描述（由申请人提供）：斯克里普斯研究所（TSRI）的研究人员使用针对群体感应（QS）介质（自诱导肽（AIP））的小鼠单克隆抗体（mAb）证明了S。在动物攻击模型中可以预防金黄色葡萄球菌感染。这种称为群体淬灭（QQ）的方法至少在两个重要方面是独特的：首先，QQ方法不是消除与感染相关的细菌，而是调节入侵病原体的全局毒力，从而允许细菌被宿主的免疫系统清除;其次，AIP本身不是细菌生长所必需的，因此产生耐药性的选择压力应大大降低。Sorrento Therapeutics，Inc. (STI)已经从TSRI获得了QQ技术的授权。

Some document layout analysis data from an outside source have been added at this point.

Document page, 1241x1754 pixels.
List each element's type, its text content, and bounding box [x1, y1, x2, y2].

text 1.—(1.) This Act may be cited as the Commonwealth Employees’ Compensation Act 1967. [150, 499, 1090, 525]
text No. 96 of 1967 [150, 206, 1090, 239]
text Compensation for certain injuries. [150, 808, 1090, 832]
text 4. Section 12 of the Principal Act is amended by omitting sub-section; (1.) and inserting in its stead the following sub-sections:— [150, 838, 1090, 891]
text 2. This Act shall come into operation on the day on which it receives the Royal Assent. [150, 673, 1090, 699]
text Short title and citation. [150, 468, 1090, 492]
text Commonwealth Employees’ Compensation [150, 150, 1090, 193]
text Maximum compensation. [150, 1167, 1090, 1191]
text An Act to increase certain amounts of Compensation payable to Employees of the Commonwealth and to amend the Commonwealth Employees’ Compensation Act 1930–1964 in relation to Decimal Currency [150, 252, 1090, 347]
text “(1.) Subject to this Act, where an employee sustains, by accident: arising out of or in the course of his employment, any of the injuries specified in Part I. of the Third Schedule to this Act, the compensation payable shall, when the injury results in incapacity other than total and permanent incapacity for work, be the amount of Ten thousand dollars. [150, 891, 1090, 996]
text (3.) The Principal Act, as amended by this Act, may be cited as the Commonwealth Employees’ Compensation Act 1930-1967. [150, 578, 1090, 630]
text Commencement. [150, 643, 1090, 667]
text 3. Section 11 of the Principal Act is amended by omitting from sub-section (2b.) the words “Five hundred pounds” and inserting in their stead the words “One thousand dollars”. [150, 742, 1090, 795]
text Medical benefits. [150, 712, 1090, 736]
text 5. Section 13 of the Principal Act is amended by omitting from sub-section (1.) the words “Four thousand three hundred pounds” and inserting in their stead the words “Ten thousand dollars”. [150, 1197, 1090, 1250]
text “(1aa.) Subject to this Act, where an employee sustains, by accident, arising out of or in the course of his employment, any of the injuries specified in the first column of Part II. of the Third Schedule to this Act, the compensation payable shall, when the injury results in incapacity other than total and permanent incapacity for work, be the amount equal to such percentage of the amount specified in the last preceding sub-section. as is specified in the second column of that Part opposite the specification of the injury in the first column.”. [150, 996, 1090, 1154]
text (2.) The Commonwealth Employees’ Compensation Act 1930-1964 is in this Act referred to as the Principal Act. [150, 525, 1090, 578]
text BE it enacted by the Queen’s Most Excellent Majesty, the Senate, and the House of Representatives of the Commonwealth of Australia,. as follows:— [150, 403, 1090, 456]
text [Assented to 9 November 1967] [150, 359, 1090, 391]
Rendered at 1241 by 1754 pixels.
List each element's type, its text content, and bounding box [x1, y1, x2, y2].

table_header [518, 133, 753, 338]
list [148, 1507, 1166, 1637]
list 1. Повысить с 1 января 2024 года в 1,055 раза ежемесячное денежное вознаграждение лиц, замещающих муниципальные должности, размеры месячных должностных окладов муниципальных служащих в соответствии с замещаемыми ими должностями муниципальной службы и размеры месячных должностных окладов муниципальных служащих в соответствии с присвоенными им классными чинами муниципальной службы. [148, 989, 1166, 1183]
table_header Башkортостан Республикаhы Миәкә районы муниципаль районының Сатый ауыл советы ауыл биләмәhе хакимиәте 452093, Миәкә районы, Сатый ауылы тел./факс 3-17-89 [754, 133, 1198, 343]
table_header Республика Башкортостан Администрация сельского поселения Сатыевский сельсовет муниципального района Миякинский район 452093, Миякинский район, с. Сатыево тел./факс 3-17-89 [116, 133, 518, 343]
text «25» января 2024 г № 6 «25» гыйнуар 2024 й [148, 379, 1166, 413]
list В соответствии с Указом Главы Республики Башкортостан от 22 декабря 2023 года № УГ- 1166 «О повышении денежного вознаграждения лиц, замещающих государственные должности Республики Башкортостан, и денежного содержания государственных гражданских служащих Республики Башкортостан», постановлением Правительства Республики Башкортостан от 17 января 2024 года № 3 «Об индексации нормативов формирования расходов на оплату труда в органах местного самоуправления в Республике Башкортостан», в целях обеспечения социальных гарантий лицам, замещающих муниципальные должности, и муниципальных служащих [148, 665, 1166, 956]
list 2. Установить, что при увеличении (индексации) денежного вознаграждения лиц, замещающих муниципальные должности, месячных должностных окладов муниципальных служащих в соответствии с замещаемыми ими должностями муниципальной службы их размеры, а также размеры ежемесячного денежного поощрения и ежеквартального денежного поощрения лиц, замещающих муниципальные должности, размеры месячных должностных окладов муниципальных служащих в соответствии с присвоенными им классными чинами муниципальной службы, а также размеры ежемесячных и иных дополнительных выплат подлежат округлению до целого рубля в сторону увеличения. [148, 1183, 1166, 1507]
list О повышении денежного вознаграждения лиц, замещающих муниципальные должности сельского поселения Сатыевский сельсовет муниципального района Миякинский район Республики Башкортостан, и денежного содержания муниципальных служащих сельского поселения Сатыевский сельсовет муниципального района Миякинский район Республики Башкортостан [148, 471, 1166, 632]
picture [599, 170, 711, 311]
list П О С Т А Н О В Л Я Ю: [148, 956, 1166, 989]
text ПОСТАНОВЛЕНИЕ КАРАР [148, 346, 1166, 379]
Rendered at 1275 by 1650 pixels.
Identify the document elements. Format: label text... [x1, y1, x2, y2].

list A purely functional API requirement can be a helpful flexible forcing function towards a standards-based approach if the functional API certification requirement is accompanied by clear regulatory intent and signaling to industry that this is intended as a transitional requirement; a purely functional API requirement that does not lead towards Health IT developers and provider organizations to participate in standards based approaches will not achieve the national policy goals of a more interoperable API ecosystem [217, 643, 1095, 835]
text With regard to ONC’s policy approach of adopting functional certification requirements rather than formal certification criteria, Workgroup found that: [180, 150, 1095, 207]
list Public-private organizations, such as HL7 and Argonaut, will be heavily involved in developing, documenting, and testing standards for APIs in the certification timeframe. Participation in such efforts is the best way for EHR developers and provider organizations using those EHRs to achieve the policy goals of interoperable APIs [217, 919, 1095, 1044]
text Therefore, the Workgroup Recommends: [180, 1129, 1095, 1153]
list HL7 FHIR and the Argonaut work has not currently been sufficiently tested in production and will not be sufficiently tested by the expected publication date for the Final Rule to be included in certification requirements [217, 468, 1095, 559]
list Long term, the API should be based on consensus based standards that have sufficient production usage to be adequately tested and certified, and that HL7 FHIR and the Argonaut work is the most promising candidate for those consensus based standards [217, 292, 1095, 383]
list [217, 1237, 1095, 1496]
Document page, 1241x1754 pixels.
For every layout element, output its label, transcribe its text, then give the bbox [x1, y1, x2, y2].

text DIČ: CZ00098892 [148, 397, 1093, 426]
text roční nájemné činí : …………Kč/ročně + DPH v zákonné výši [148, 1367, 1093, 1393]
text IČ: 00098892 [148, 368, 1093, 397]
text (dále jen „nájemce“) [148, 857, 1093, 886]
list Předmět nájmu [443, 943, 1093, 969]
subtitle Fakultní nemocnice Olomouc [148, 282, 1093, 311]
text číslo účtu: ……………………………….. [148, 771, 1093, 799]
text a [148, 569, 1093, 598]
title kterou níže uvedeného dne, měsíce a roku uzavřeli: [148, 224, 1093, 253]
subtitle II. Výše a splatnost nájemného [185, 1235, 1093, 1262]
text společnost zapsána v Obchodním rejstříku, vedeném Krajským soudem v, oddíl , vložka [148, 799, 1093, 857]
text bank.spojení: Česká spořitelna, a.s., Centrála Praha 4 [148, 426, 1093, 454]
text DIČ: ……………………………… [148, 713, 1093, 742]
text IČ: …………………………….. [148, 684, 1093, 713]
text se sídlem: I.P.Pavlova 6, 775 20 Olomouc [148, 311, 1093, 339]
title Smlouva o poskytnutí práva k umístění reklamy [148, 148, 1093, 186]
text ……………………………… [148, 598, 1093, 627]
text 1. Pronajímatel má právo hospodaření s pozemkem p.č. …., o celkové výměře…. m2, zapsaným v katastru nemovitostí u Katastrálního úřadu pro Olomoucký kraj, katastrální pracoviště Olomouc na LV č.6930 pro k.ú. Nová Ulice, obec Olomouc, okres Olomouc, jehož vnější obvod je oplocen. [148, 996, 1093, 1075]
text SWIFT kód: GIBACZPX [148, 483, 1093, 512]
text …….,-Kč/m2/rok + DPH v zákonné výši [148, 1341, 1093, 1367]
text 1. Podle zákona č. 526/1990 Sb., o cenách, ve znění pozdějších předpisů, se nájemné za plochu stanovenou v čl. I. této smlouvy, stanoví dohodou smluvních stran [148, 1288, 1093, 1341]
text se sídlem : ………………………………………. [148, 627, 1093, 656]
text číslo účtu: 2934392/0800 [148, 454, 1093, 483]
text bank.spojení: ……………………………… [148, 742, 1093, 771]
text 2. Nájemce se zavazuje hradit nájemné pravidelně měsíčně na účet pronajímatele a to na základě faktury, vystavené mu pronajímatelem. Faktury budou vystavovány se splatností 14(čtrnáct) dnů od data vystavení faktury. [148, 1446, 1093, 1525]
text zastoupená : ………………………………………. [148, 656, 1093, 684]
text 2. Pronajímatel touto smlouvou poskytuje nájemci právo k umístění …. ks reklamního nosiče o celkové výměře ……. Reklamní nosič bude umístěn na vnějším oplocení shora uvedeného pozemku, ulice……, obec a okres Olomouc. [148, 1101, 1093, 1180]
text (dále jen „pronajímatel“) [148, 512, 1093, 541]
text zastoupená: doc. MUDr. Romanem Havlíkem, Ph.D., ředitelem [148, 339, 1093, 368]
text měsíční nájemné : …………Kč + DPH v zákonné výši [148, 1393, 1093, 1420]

STI将人源化抗AIP小鼠mAb，并从其专有抗体库中分离全人抗AIP 2抗体，然后将它们联合收割机组合成候选产品STI-001，一种单一的四特异性抗体样分子，以预防S.通过QQ感染金黄色葡萄球菌。我们在这里概述了STI-001的开发和验证实验，STI-001是一种IgG样分子，当用于预防性治疗时，几乎可以消除发病率和死亡率。在I期，鼠抗AIP mAb 15 B4和24 H11将被人源化，并在体外以及动物模型中表征。此外，还将从STI的抗体库中鉴定并生成针对TSRI mAb未涵盖的剩余AIP（即AIP-2）的人mAb。将抗AIP mAb组合成单个IgG样分子，即候选产品STI-001，进行体外和体内评价，并纳入STTR II期。在II期，将大规模生产STI-001，用于在其他动物模型和临床前开发中进行测试，例如药代动力学（PK）、动力学（PD）和毒理学分析以及给药研究。我们还将生成主细胞库并准备/启动IND灌装。这种隔离细菌毒力介质以预防感染的免疫方法将为传统的基于抗生素的治疗提供急需的替代方案，以改善S。金黄色葡萄球菌感染，包括对抗生素耐药的感染。